* **TASK 1**
Please render the records as a JSON list of strings, one per line and skipping blank lines, starting at the first line of the records and ending at the line containing "octubre 2016", with both of those lines included.

* **TEXT PROVIDED**
Kapp Records was an independent record label started in 1954 by David Kapp, brother of Jack Kapp (who set up American Decca Records in 1934). David Kapp founded his own label after stints with Decca and RCA Victor. Kapp licensed its records to London Records for release in the UK.

In 1967, David Kapp sold his label to MCA Inc. and the label was placed under Uni Records management; Kapp was consolidated with MCA's other record labels in 1971 and, in 1973, MCA Records released the last Kapp record. Catalogue albums that continued to sell were renumbered and reissued on the MCA label.

Kapp's subsidiaries included Medallion Records (an audiophile label), Congress Records, Leader Records, and Four Corners Records with its "4 Corners of the World" logo. Four Corners was formed to promote European artists, such as Françoise Hardy, Raymond Lefèvre, and the Barclay Singers.

Today, the Kapp Records catalog is owned by MCA's successor-in-interest Universal Music Group through its Geffen Records subsidiary.

History
 1954: Kapp Records was created by David Kapp.
 1960: Kapp Records released one of the first cover versions of songs from The Sound of Music, which was running on Broadway at that time. The Pete King Chorale was featured on the album.
 1964: Kapp Records released "Hello Dolly" sung by Louis Armstrong that became the number one song in America on Billboard Top 100, two months after The Beatles' arrived from England. The label also distributed American releases by another successful British Invasion group, The Searchers.
 1966: The record label released the original cast album of Man of La Mancha, perhaps their most successful cast album.
 1967: David Kapp sold his label to MCA Inc. and it became a division of Uni Records.
 1973: MCA released the last Kapp record. The catalog and artist roster was absorbed by MCA Records.
 2003: MCA Records is absorbed into Geffen Records, which currently manages Kapp's pop/rock/R&B catalogs. The country, jazz, and musical theatre catalogs are now managed by MCA Nashville Records, GRP Records, and Decca Broadway, respectively. Decca Broadway released a remastered version of the Man of La Mancha original cast album in 2001.

Label variations

Throughout Kapp's history, its logo was a stylized "K" incorporating a phonograph record design. Three versions of this logo appeared during the company's history. Until 1970, this logo also appeared on a drum major's cap in a wordplay of the label's name.

1950s: Stylized "K/record" logo and KAPP at top of either red/white, silver/maroon or purplish red/white labels.
Early 1960s: Black label with white "K/record" logo and KAPP in red at top, a similar design had a red drum major cap and KAPP in yellow at top.
Mid to late 1960s: Black label with red drum major cap (showing "K/record" logo in yellow) and KAPP in black letters in white box at left for singles, at top for albums.

* **MATERIAL FOR THIS EXERCISE**
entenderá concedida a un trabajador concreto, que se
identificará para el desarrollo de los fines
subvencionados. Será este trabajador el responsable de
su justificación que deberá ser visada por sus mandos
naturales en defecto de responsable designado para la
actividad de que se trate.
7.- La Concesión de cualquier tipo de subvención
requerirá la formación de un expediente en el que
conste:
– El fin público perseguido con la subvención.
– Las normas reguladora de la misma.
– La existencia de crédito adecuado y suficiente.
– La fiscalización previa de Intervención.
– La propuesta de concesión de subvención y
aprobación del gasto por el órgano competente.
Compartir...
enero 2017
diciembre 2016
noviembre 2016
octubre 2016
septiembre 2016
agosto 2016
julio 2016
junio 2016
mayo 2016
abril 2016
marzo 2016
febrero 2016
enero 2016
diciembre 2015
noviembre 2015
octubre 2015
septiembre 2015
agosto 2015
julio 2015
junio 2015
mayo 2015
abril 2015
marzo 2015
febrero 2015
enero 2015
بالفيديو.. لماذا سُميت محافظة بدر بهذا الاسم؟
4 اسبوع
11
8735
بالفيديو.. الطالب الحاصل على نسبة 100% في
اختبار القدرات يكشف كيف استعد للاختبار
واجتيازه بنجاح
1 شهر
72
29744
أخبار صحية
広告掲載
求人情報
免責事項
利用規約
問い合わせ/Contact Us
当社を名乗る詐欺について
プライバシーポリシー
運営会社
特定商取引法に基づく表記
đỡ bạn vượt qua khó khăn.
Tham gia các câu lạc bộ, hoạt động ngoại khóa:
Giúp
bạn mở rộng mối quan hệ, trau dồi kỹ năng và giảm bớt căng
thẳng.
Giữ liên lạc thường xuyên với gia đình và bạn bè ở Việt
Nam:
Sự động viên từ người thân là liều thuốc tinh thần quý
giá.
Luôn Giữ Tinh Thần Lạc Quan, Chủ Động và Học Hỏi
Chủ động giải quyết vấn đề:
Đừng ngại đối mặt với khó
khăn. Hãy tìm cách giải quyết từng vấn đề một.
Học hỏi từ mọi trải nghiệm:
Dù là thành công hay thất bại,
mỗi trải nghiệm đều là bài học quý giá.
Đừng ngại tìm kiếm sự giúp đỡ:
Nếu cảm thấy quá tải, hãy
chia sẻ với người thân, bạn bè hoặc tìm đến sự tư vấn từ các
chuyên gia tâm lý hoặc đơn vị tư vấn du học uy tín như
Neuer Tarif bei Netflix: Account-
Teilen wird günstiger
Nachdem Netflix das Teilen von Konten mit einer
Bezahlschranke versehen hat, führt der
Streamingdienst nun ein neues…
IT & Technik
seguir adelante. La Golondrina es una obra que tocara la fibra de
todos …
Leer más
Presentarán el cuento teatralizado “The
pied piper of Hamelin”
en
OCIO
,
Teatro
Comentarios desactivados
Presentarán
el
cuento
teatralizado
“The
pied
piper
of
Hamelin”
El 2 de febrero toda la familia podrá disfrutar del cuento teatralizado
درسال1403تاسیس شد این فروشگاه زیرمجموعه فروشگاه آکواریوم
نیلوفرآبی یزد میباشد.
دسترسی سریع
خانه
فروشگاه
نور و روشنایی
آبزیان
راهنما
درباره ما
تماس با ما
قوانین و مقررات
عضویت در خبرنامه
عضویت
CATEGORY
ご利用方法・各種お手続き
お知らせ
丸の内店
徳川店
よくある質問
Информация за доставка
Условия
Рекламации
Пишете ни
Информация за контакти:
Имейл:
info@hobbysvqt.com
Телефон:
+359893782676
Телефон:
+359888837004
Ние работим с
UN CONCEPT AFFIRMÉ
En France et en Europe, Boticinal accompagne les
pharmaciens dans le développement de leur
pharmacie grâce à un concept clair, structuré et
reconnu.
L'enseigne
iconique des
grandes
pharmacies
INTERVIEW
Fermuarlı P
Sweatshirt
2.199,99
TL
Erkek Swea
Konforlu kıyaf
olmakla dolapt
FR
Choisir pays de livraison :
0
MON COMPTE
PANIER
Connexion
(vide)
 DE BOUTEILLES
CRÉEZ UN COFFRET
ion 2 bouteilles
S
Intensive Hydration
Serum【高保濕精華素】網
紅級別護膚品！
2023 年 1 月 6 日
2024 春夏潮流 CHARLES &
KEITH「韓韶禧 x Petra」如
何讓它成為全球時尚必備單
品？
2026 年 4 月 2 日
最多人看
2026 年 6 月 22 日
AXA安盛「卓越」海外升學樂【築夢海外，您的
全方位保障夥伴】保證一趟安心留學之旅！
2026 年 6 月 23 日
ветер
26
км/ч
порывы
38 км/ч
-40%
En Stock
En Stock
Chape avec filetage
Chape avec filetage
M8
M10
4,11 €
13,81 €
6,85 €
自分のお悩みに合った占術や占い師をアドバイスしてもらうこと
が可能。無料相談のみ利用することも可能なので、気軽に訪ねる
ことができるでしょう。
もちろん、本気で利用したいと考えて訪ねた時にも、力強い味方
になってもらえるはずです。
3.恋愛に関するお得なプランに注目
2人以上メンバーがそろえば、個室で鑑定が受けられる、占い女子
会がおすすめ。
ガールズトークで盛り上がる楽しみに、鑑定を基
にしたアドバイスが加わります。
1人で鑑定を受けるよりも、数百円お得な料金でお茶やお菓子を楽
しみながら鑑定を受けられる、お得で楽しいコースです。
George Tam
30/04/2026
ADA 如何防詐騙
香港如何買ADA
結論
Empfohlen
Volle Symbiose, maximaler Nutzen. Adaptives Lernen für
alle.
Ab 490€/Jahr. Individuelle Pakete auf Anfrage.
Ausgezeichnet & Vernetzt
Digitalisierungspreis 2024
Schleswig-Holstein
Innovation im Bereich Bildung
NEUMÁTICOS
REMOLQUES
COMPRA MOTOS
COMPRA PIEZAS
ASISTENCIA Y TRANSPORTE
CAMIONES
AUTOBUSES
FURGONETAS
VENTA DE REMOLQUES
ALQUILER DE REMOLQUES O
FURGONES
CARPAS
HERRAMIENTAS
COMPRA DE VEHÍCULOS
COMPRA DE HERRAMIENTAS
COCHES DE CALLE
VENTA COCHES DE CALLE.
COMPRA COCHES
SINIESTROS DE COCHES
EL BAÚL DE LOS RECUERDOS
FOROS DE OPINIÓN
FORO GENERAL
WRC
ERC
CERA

* **TASK 2**
Which subsidiary labels of Kapp does the Kapp Records text name?

* **EXPECTED OUTPUT 1**
[
  "entenderá concedida a un trabajador concreto, que se",
  "identificará para el desarrollo de los fines",
  "subvencionados. Será este trabajador el responsable de",
  "su justificación que deberá ser visada por sus mandos",
  "naturales en defecto de responsable designado para la",
  "actividad de que se trate.",
  "7.- La Concesión de cualquier tipo de subvención",
  "requerirá la formación de un expediente en el que",
  "conste:",
  "– El fin público perseguido con la subvención.",
  "– Las normas reguladora de la misma.",
  "– La existencia de crédito adecuado y suficiente.",
  "– La fiscalización previa de Intervención.",
  "– La propuesta de concesión de subvención y",
  "aprobación del gasto por el órgano competente.",
  "Compartir...",
  "enero 2017",
  "diciembre 2016",
  "noviembre 2016",
  "octubre 2016"
]

* **EXPECTED OUTPUT 2**
- Medallion Records
- Congress Records
- Leader Records
- Four Corners Records